Morg Shannon muss immer noch gegen die Furcht ankämpfen. Sie wird nun, da er auf dem Pferde sich langsam dem Hexenkessel nähert, durch nichts abgelenkt. Oh, er sieht das Durcheinander der Rinder. Das Wasser dort färbt sich schon rot, da viele Tiere sich einander mit den Hörnern verletzen. Und sie drücken sich einander unter die Oberfläche oder werden von dem Baum unter Wasser gedrückt. Es herrscht ein unbeschreiblicher Lärm.

Einige Male sieht er Chris zwischen den Rindern. Das Mädchen kämpft verzweifelt. Es gelingt ihr auch, wieder auf den Rücken eines der Tiere zu kommen. Diesmal hat sie einen starken Bullen erwischt, der sie besser tragen kann.

Morg Shannon fragt sich, wie er wohl bis zu ihr gelangen und sie dann aus diesem Hexenkessel retten kann.

Es erscheint ihm unmöglich.

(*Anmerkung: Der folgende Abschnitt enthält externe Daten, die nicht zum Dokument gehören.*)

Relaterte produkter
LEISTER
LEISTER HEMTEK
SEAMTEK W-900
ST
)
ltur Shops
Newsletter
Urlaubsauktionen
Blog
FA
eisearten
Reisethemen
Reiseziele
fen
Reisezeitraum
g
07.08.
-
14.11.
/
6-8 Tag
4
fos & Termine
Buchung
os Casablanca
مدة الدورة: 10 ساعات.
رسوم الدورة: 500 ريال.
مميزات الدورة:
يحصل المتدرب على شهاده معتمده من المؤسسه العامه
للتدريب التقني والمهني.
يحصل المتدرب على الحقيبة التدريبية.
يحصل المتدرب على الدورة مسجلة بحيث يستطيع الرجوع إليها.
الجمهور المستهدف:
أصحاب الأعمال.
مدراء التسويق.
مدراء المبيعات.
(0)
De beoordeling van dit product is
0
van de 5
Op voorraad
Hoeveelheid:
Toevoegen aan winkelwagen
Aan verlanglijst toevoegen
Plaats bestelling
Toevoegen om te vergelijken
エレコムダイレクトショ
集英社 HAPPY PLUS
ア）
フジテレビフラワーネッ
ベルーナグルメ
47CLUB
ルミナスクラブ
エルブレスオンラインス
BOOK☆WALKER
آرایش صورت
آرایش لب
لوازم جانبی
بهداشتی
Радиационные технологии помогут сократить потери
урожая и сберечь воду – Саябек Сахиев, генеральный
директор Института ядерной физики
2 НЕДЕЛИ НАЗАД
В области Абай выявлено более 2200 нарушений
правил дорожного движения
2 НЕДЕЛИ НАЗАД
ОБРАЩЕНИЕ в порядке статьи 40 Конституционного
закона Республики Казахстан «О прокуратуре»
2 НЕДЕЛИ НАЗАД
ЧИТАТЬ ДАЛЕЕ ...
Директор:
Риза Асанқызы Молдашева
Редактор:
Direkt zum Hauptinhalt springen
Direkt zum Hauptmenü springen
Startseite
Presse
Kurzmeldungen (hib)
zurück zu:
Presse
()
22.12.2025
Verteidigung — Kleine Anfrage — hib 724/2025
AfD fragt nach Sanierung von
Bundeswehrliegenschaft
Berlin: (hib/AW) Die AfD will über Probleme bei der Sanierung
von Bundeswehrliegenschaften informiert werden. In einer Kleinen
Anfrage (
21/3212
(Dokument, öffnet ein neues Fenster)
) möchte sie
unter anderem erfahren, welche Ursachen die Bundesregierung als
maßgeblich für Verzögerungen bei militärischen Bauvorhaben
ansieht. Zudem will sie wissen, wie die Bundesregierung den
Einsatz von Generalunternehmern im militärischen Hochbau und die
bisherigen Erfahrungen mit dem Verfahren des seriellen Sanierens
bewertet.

Denn er hatte sich ja damals am Saline River, als er wie Chris unter die Rinder geraten war, nicht einmal selber helfen können.

Ben Campifer hatte ihn gerettet. Und als er nun an Ben Campifer denkt, sieht er sich mit einem raschen Blick nach ihm um. Er weiß ja, dass Ben Campifer auf der anderen Seite sein muss.